-- Excerpt --
Some stories and experiences after a lifetime spent in Spain

A Trim Little Number in Yellow
Friday, November 6, 2020 @ 2:56 PM

(Spain: somewhere on a narrow and dusty road to nowhere). I was driving along just this side of safe, with one eye on the speedo and the other on the rear-view mirror. Half asleep and all bored. Then, the mobile phone rang. One of the kids had been messing with the damn thing so I wasn’t immediately aware what was going on. The CD was belting out some fine blues and there was a thin weepy sound running below, just on this side of conscious. A mild arrhythmia over my heart finally helped me put it together – the damn phone in my shirt was vibrating and… yes… actually crying to be answered.

Which was a relief in one sense: I’m not going to keel over the steering wheel with a cracked pump and disappear with the old banger over the cliff. At least, not this time.

Talking on a mobile phone in Spain is illegal when you’re driving. Like many other agreeable activities that one can get up to behind the wheel, yes… many agreeable activities…

Whoa! I almost left the road there. And there’s one helluva drop on the right, down to a distant valley full of olive trees. Jeez – that was close.

So, since I don’t have a chauffeur like the head of the traffic department, an ambitious fellow called Pere Navarro, and therefore can’t answer the phone and plan my next piece of business; and, unlike Mr Navarro, who is concerned about the heady mixture of saving lives, pissing people off and furthering his brilliant career in the ruling PSOE, all I’m after is a bit of peace and quiet, getting on with life and following the Spanish dream of being left alone. In fact, I just want to sell another set of encyclopedias without any interference from nobody to some family that probably doesn’t want them, can’t read and write properly and… Oh Hell! I'd better pull off the road.

-- Data block --
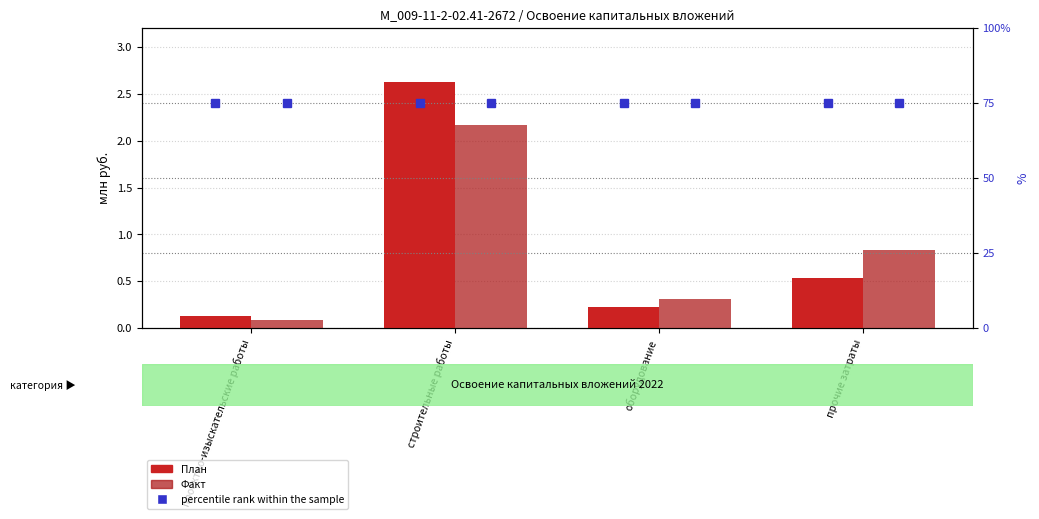

Reading left to right, transcribe all the data shown in this chart.

План 2022: 0.1	2.6	0.2	0.5
Факт 2022: 0.1	2.2	0.3	0.8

-- Work order --
In the Spain story, who is named as the head of the traffic department?

-- The completed task --
Pere Navarro